The first post doesn't mention motion of the puck. But threads tend to change directions on the way.
You calculate the constituents of g=GMmr2−rω2.
Aren't we dealing with vectors here?

Aren't we dealing with vectors here?
Well yes but we can analyse their components separately. By definition g is normal to the geoid. Centrifugal force is measured parallel to g, the component of intertial forces normal to g is Coriolis force.
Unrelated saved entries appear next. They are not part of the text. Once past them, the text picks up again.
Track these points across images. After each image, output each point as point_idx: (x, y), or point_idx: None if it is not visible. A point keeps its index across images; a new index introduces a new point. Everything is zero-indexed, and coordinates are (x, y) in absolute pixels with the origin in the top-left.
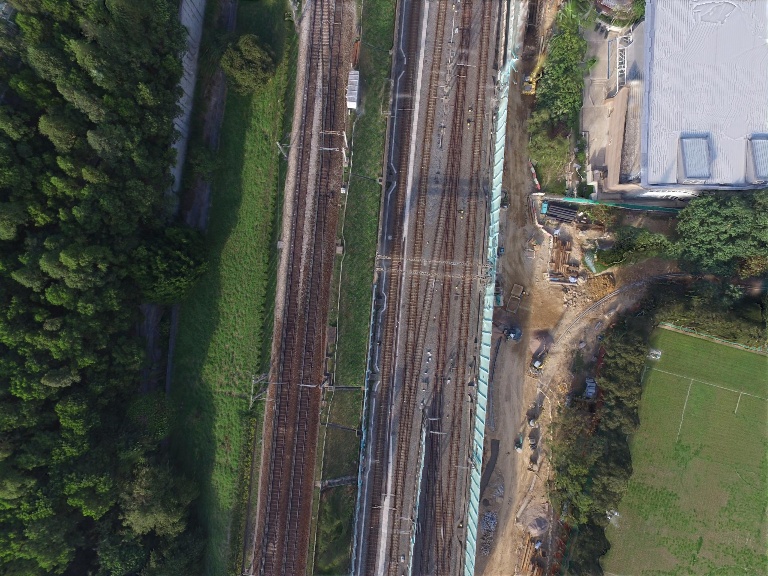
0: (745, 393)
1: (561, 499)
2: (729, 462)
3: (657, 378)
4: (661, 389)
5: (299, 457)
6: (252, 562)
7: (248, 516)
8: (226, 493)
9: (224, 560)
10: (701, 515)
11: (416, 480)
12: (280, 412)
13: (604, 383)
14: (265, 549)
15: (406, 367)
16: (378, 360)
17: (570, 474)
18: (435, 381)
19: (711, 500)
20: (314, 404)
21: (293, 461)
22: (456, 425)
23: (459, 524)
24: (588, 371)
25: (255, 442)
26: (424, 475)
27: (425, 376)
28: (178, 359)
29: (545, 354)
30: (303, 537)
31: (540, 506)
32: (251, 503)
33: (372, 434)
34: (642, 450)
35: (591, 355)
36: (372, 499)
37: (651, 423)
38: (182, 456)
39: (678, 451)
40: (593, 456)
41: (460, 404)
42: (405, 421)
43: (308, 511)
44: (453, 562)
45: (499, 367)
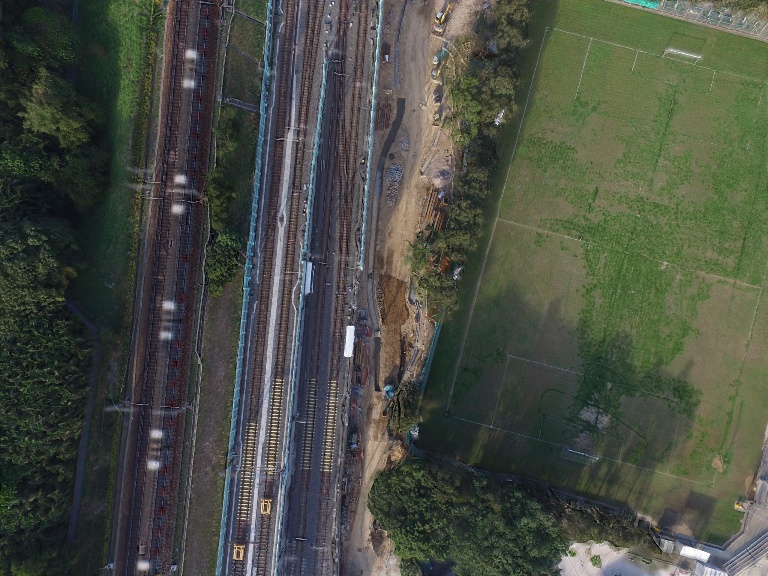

Why is this any different from a Foucault Pendulum? Build a frctionless circular arena with perfect bumpers and perfect ice. Check for precession.

• jbriggs444
Well yes but we can analyse their components separately. By definition g is normal to the geoid. Centrifugal force is measured parallel to g, the component of intertial forces normal to g is Coriolis force.
And at latitude >0?

And at latitude >0?
The same, please see the definition of the geoid e.g. https://en.wikipedia.org/wiki/Geoid

Think about a toy boat floating on a lake on a still day, initially stationary. If there was a force that would make it move to somewhere else on the lake then it would do so. Now take the boat out of the lake and consider the water that it was previously displacing. The same force would make that water move to somewhere else on the lake, changing the profile of the surface.

This is the definition of a geiod: it is an equipotential surface, taking into account all the forces at the surface. By definition the net of gravity and centrifugal force only has a vertical component i.e. normal to the geoid.

• sophiecentaur
By definition the net of gravity and centrifugal force only has a vertical component i.e. normal to the geoid.
The standard definition of the centrifugal force is ##-m\vec\omega\times(\vec\omega\times\vec r)##, which is the fictitious force independent of velocity relative to a rotating reference frame. This is generally not parallel to the gravitational field ##\vec g##.

The standard definition of the Coriolis force is the fictitious force dependent on the velocity relative to a rotating frame of reference and is given by ##-2m \vec\omega\times \vec v##.

The standard definition of the centrifugal force is ##-m\vec\omega\times(\vec\omega\times\vec r)##, which is the fictitious force independent of velocity relative to a rotating reference frame. This is generally not parallel to the gravitational field ##\vec g##.
Agreed, however if we want to find the equipotential surface we have to use a different definition or water will flow uphill.